= Gosling solid rocket booster =

Strap on solid rocket booster

The Gosling was a British single nozzle wrap around solid rocket booster developed by Bristol Aircraft Co. in the 1950s to act as a booster motor for the 'Red Duster' Bristol Ferranti Bloodhound for the RAF, the Sea Slug for the Royal Navy, and the Thunderbird for the British Army. All three are surface to air missiles. It would burn for between 8 and 12 seconds, providing an average thrust of 103.24 kN which would allow the Bloodhound missile to reach Mach 2.2 and a maximum altitude of just over 21 km. It was used until 1968 by the RAAF when it was decommissioned. The Gosling also appear on the High Altitude Density (HAD), Cockatoo Mk1 and Mk2 and Aero High sounding rockets which were designed to conduct experiments in the upper atmosphere until 1975. Some of the early HAD experiments involved tracking an inflatable metal sphere through the atmosphere after the HAD and dropped it in the upper atmosphere. Later experiments would study the wind speed and direction among other atmospheric conditions deduced from 'lithium vapour grenades'. One difference is that as a strap on booster for the Bloodhound, the Gosling used a angled nozzle whereas on the HAD it employed a straight nozzle design.

== Development ==
In 1957, the UK Defence Minister Duncan Sandys released a White Paper declaring that manned aircraft were obsolete and development should be focused on unmanned rockets and missiles. The Gosling was born of new Service requirements, which warranted the design of a new wrap around booster for the previously listed missiles. Development on the Bloodhound had already begun in 1953, at the Weapons Research Establishment (WRE) at Woomera in South Australia. The production of the Gosling booster was initiated at the Maribyrnong Explosives Factory in Victoria in the late 1950s.

== Design ==
The Gosling used cordite propellant, which was a family of smokeless propellants designed as a replacement to gunpowder. In the missile, it was extruded in such a way that as burning proceeds parallel to the surface, the area of the burning surface area remains relatively constant. In order to inhibit burning on the exterior surface, a coat of ethyl cellulose was applied, along with two ethyl cellulose washers located at either end. At first, the propellant could only be manufactured in 2 feet lengths due to limitations of the equipment at ROF Bishopton, while the Gosling called for a charge which was around 9 feet long. This was overcome by X-raying each piece before cementing them together to produce a single charge of adequate proportions. In order to ensure a good seal, each 2 foot charge had to be flattened at either end. This was typically done with milling cutters, although a bacon slicer was also used which resulted in a very spectacular fire. The integrity of each of these composite joints would with either a simple bending bar, or a custom rig designed by employee E. C. White which could check all the joints simultaneously. The final charge could then be straightened by heating moulds, or corsets. However, this method often left holes, cracks, or fissures in the propellent which would prematurely expose the casing to hot gases, which could rupture it. This was rectified by the introduction of a larger press at the ROF Bishopton enabled the production of 9 foot extrusions, removing the need to join charges.

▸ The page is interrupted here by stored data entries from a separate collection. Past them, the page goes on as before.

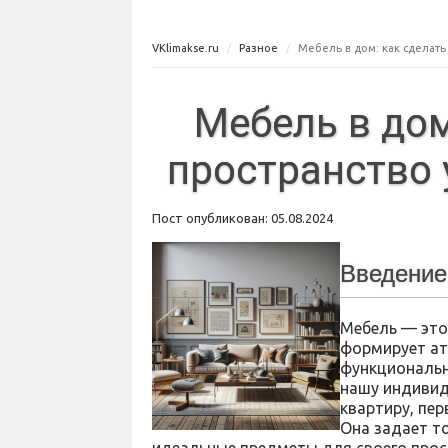
VKlimakse.ru
Разное
Мебель в дом: как сделать
Мебель в дом
пространство
Пост опубликован: 05.08.2024
Введение
Мебель — это
формирует ат
функциональн
нашу индивид
квартиру, пер
Она задает то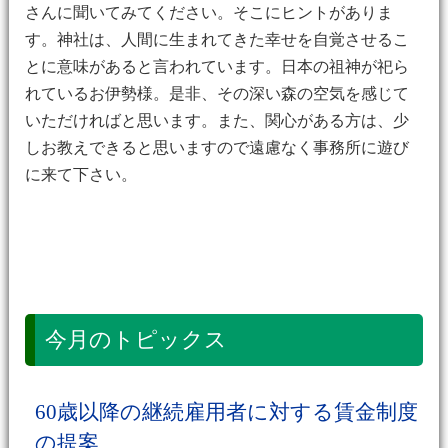
さんに聞いてみてください。そこにヒントがありま
す。神社は、人間に生まれてきた幸せを自覚させるこ
とに意味があると言われています。日本の祖神が祀ら
れているお伊勢様。是非、その深い森の空気を感じて
いただければと思います。また、関心がある方は、少
しお教えできると思いますので遠慮なく事務所に遊び
に来て下さい。
今月のトピックス
60歳以降の継続雇用者に対する賃金制度
の提案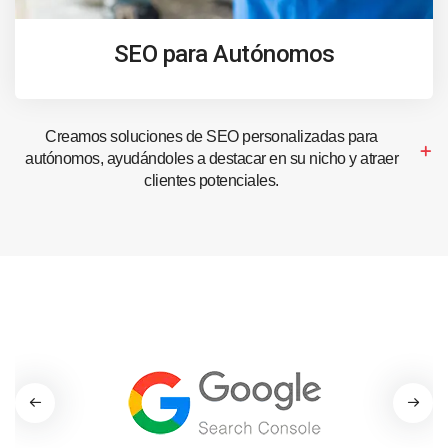
SEO para Autónomos
Creamos soluciones de SEO personalizadas para
autónomos, ayudándoles a destacar en su nicho y atraer
clientes potenciales.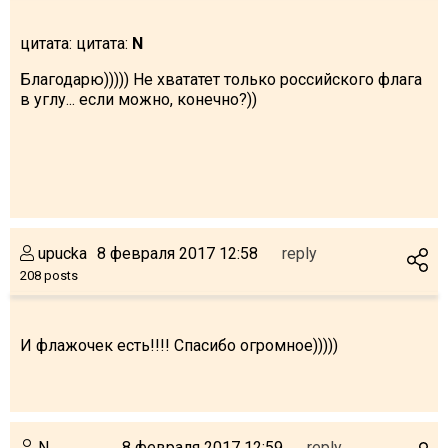
цитата: цитата:
N
Благодарю))))) Не хвататет только российского флага
в углу... если можно, конечно?))
upucka
8 февраля 2017 12:58
reply
208 posts
И флажочек есть!!!! Спасибо огромное)))))
N
8 февраля 2017 12:59
reply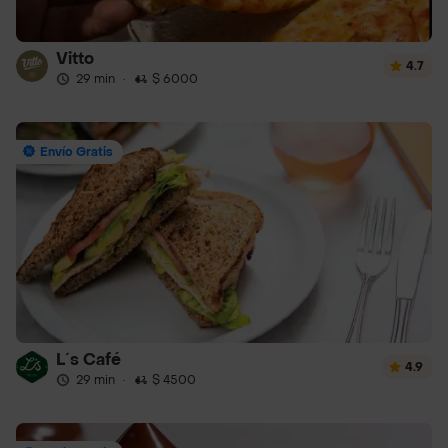
Vitto
4.7
29 min
·
$ 6000
Envío Gratis
L´s Café
4.9
29 min
·
$ 4500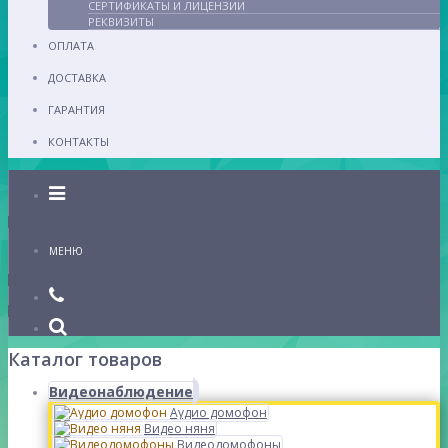
СЕРТИФИКАТЫ И ЛИЦЕНЗИИ
РЕКВИЗИТЫ
ОПЛАТА
ДОСТАВКА
ГАРАНТИЯ
КОНТАКТЫ
Каталог
МЕНЮ
Каталог товаров
Видеонаблюдение
Аудио домофон
Видео няня
Видеодомофоны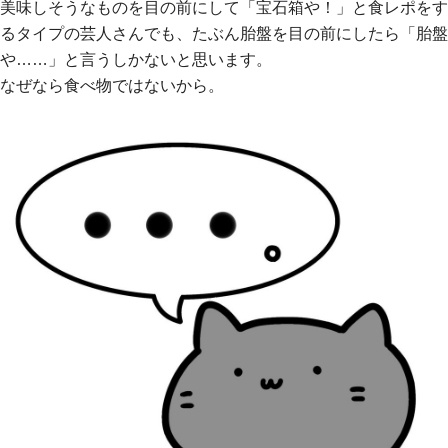
美味しそうなものを目の前にして「宝石箱や！」と食レポをす
るタイプの芸人さんでも、たぶん胎盤を目の前にしたら「胎盤
や……」と言うしかないと思います。
なぜなら食べ物ではないから。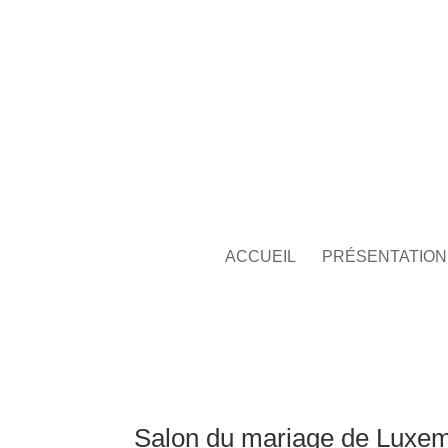
ACCUEIL
PRÉSENTATION
Salon du mariage de Luxem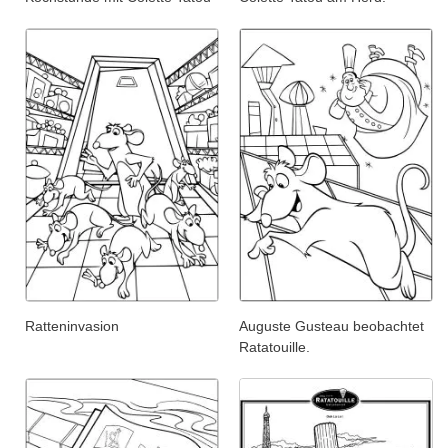
Ratteninvasion
Auguste Gusteau beobachtet
Ratatouille.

=== Sea Slug Design Challenge ===
Shortly after the introduction of the larger press at ROF Bishopton, a problem arose with the Goslings on the Sea Slug. This missile was unique in that the boosters were mounted forward, which the exhaust canted so that the thrust line passed through the centre of pressure. However, this mean that the exhaust had to pass over the missile's control surfaces. This would not have typically caused a problem provided the plume either ignites in secondary burning, or remains dark as with cooler propellants. Unfortunately, solid propellants are fuel rich as it is not possible to produce good physical properties with a stoichiometric ratio where fuel and oxidiser is equally balanced in the correct ratio. In the case of the Gosling booster, the plume tended to produce intermittent flashing typically at the end of burning, resulting in perturbations to the missile when the exhaust passed over the control surfaces. This was circumvented by replacing the last section of the charge with propellant which did not produce the flash. The Sea Slug was the only missile to remain on a composite charge after the new press was introduced.